Le Frisson du Grand Blanc

 

La première neige. Le monde en parle comme d’une fête. Voyons, donc, c'est juste la première pelletée de l'enfer qui s'en vient. Pour ceux qui ont pas la tête dans les nuages ceux qui savent c'est le début de l'isolement le moment où la Blancheur te dit: Fais ton deuil, t'es tout.e seul.e dans ta cabane jusqu'au printemps.

Ce blanc-là, il est méchant. Il est pas pur, il est vide. C'est le zéro absolu une chose horriblement parfaite qui te coupe de l’air et qui s'installe partout, même dans tes petits coins de tête où tu voulais pas que ça aille.

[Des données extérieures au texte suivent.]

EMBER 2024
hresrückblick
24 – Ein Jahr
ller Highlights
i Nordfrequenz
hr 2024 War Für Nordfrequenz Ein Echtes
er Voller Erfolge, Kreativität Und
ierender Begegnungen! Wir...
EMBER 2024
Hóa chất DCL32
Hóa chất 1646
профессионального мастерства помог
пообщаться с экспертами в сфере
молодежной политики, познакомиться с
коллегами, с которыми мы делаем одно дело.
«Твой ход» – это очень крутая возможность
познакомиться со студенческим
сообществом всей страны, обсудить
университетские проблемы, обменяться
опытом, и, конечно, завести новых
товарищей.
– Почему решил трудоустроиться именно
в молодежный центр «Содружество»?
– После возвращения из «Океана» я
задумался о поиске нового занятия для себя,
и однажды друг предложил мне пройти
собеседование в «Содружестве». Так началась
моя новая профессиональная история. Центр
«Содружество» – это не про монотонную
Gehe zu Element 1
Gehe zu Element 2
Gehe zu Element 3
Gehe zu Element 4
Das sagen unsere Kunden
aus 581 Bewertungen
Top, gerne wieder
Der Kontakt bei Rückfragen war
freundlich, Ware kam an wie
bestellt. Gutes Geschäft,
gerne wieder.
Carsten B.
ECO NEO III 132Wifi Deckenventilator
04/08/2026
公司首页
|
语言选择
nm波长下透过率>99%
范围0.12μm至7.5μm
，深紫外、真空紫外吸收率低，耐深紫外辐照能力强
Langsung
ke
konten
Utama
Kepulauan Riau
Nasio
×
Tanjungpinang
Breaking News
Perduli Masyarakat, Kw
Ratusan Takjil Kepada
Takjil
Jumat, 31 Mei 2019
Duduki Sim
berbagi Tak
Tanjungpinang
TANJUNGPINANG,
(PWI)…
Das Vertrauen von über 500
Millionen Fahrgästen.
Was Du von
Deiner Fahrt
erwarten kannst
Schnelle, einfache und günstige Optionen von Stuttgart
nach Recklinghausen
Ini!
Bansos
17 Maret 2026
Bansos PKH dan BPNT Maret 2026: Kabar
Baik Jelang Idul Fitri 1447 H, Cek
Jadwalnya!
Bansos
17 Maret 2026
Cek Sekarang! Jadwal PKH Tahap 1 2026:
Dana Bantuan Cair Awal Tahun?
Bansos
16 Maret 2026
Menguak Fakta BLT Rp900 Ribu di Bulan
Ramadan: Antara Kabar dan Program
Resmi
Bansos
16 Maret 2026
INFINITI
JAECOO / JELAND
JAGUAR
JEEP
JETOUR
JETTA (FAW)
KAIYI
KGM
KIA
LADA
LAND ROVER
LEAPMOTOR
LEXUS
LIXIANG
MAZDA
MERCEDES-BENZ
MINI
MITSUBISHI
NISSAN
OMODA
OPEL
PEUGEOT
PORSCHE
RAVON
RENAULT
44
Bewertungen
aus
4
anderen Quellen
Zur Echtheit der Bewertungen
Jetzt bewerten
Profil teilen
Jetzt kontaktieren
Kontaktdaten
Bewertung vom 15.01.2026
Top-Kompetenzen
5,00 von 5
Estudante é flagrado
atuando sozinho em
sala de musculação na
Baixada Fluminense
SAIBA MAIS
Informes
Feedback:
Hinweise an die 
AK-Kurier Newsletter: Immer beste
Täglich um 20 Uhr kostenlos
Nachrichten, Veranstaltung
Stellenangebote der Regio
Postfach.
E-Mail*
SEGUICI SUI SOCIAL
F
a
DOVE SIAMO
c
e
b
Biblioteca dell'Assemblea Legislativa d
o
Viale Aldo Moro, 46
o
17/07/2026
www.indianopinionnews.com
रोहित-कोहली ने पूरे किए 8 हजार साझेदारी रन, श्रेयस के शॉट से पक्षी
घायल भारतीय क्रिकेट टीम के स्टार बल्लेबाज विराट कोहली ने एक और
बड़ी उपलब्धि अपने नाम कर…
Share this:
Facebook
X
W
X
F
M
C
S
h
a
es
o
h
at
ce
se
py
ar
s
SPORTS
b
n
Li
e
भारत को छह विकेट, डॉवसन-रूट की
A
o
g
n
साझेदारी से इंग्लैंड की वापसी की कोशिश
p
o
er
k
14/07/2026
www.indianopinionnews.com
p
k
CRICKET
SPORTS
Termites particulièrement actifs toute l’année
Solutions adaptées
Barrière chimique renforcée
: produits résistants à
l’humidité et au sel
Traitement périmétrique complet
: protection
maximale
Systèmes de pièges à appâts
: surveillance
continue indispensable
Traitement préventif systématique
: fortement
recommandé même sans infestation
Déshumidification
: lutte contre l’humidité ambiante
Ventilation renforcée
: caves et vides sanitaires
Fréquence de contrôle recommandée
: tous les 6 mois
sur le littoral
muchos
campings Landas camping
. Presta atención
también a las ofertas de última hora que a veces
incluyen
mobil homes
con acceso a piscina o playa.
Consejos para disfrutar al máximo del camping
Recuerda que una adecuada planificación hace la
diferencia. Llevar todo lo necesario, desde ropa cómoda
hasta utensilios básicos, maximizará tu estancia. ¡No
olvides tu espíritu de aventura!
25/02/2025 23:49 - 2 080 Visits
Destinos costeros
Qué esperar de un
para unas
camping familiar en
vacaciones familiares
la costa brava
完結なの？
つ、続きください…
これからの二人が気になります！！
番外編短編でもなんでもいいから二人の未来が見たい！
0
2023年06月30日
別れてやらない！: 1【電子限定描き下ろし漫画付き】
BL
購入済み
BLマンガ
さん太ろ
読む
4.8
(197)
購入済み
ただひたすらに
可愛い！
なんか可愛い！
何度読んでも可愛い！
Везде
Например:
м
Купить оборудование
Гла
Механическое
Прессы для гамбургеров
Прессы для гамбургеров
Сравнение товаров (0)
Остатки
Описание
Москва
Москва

Quand ça commence à tomber, c'est comme des flocons de vitres, des minces poches de froid. Et la ville, la grosse bête, elle tousse un coup et elle se ferme la trappe. Ce qui suit, c'est pas la paix, c'est le silence de l'attente celui où tu entends juste le sang qui te bourdonne dans les oreilles pis le vent qui crie comme une vieille matante Ginette fâchée.


La neige, elle sacoche tout. Elle te gêne le chemin elle te mélange les repères. Toutes les vieilles shacks, les poteaux croches, le vieux hangar sur le bord du bois, tout est nappé d'un coup. Ça fait beau, oui, mais c'est une beauté fourbe une crasse qui te cache la vérité: sous ça, c'est mou, c'est frette, pis ça peut être n’importe quoi.

Les épinettes, au lieu d'être des cathédrales, elles ont l'air de vieux fantômes voûtés par le poids, comme si elles portaient toutes les peurs de l'hiver. Tu feel qu'il y a quelque chose là-dedans, mais tu le verras pas tant que ce sera pas trop tard.


La tempête pogne, pis là, t’es pris.e. C'est le vrai deal. La neige monte, monte, pis ça devient une muraille de poudre qui t'isole plus qu'une clôture barbelée.

C'est là que le vrai trouble commence, pas dans la cour, mais dedans. Ton chalet, ton petit chez-toi tranquille, devient une prison. T'es pogné.e avec les silences gênants de ta propre tête. Les petits chagrins qui dormaient là se réveillent en taverne, ils te hurlent dessus, pis ils cognent sur la porte de tes pensées.

La folie, elle vient pas avec les monstres sous le lit. Elle vient quand t'es ben trop tout.e seul.e à regarder le blanc qui flash par la fenêtre. Tu commences à voir des affaires: une ombre qui décale dans la haie, une trace qui n'est pas celle d'un lièvre, des voix de femmes qui pleurent dans le vent.

Pis si tu sors prendre l'air, tu vas voir tes propres traces pis tu vas te demander si c'est vraiment toi qui les as faites. La neige, c'est une mémoire glacée. Elle garde tout. Elle garde les os du pauvre gars qu'a pas fait attention l'hiver passé, pis elle garde les secrets que t'as enterrés derrière la grange.

La neige, c'est pas de la gentillesse. C'est une criss de jarnigoine de la nature. Elle s'en câlisse de tes rêves pis de tes problèmes de bottes gelées. Elle est là pour te rappeler que t'es petit.e, que t'es frette, pis que tu vas mourir un jour, peut-être bien enseveli.e sous sa couche parfaite.

Quand tu la regardes bien, tu vois pas la poésie, tu vois le visage dur de l'univers, qui est froid en simonac. La neige est blanche pour une seule et unique raison: pour masquer le noir profond qui est dedans, et le noir profond qui est dans le fond de ton cœur.

Alors, la première neige est blanche, oui. Mais c'est le blanc qui annonce la couleur. C'est le blanc qui te fait peur au ventre, le blanc du grand vide qui t'attend, pis t'es mieux d'être prudent en maudit.